Birch is a middle-aged duck hunter whose genteel perspective of the sport is largely in decline. Unprompted, he commented on a pejorative image that the contemporary duck hunting community enthusiastically self promotes. His brief comments, thankfully, did not lament the passing of old ways, nor suggest ethical or moral superiority of one generation versus another. Neither did they bluntly criticize the modern state of the sport.
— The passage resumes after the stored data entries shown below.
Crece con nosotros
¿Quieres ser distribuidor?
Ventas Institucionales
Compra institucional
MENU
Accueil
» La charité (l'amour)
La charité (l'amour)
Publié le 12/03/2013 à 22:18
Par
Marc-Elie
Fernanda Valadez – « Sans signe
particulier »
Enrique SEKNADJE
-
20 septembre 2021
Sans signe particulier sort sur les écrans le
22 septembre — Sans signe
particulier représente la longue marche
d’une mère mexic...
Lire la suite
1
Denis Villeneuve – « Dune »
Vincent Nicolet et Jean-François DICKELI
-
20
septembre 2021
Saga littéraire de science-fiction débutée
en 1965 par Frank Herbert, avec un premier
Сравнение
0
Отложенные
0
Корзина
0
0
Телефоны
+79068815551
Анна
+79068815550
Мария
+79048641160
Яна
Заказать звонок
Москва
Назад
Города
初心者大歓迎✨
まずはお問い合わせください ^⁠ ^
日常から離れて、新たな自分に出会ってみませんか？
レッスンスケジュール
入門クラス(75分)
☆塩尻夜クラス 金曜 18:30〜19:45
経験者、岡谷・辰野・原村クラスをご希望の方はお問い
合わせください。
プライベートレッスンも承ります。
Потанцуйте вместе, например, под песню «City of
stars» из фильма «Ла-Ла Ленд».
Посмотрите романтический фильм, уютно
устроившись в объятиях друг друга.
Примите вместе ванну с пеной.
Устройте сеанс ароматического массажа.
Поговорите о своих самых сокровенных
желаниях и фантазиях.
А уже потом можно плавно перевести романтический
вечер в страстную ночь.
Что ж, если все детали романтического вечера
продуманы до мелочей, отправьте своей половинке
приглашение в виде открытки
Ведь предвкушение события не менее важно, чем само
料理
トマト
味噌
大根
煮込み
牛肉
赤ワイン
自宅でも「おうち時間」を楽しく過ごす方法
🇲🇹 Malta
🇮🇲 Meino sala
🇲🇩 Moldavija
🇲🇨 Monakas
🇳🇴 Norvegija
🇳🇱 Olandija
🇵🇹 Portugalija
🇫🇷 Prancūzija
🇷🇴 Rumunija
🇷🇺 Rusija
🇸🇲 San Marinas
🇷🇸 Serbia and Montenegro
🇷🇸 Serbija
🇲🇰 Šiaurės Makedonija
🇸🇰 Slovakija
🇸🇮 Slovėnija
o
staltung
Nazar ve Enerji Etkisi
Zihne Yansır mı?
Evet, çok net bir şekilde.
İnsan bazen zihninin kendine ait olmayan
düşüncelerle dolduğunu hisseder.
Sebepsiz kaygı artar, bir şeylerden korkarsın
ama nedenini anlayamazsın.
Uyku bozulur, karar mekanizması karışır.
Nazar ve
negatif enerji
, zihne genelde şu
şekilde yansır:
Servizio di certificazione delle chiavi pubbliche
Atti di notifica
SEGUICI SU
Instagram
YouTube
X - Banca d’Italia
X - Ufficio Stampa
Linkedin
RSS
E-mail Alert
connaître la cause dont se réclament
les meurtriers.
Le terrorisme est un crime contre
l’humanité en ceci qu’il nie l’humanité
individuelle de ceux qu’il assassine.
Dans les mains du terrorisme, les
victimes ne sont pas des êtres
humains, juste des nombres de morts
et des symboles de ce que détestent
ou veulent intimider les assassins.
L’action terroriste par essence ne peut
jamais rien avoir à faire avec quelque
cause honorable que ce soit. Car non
Instead, they soberly distinguished the chasm between modern hunting behavior and conservation ethic.
Sadly, the two do not overlap much.
Birch, 53, contrasted the difference between hunting in 2023 and when he did in 1983. The biggest difference, he said, is that the gear is a lot better now. Shotguns are better. Ammunition is better. Boats and motors are better in terms of being able to get hunters to places they couldn't reach in the past.
That puts a lot of pressure on ducks, and it conspicuously influences their behavior.
Ducks used to rest and loaf in the woolly, inaccessible areas of public green tree reservoirs. Now there is no rest in those areas. Hunters use their heavy-gauge aluminum boats with pointed bows and surface drive motors to scout places where ducks were once safe.
Ducks respond by finding and staying in places where hunters can't go. Not surprising, those locations are on private property that don't allow duck hunting after an early hour. Those places also have designated rest areas. This intensely annoys public land hunters who loudly complain that private landowners hold "all" the ducks.
Social media is the bullhorn that the contemporary duck hunting community uses to glorify its behavior and its ignorance and, by extension, its utter disregard for the resource that supports it.
"Social media has made a mess of waterfowling a little bit," Birch said. "A lot of the bad stuff gets brought to the forefront, and none of the good stuff. It has created a lot of factions in the sport."
There are a few givers in the duck hunting world that spend a lot of money, time and resources creating and enhancing duck habitat. We have waterfowl because of them.
There are a lot more takers that not only give nothing back, but they project an attitude that their mission is to maximally deplete the resource.
Among this crowd, everything is a competition. There is a race to be first to the boat ramp. There is a race down the boat lanes to be first in the woods. There is a race not to reach a hole, but to beat somebody else to a hole. Conflict, harsh words and even fistfights are endemic to this culture. Danger is good. It attracts Instagram and TikTok followers. It makes for good video on podcasts.
Hunting itself is a competition. It's not just hunters competing against each other, but hunters competing against the ducks as if a title or money were at stake.
It projects an awful lot of taking and a lot of disrespect for the resource. The givers, the people that revere the resource, do so quietly. They don't seek attention but when they accept it, they do so for the sake of the resource.
For every envelope-pusher publicly debasing our sport, there are 20 others in the same woods who are doing it right. They are unseen and unheard among the waves that the others roil.
The conservation mission and duck hunting's role in that mission suffer because of them.
Birch did not say all of that outright, but that is what I heard.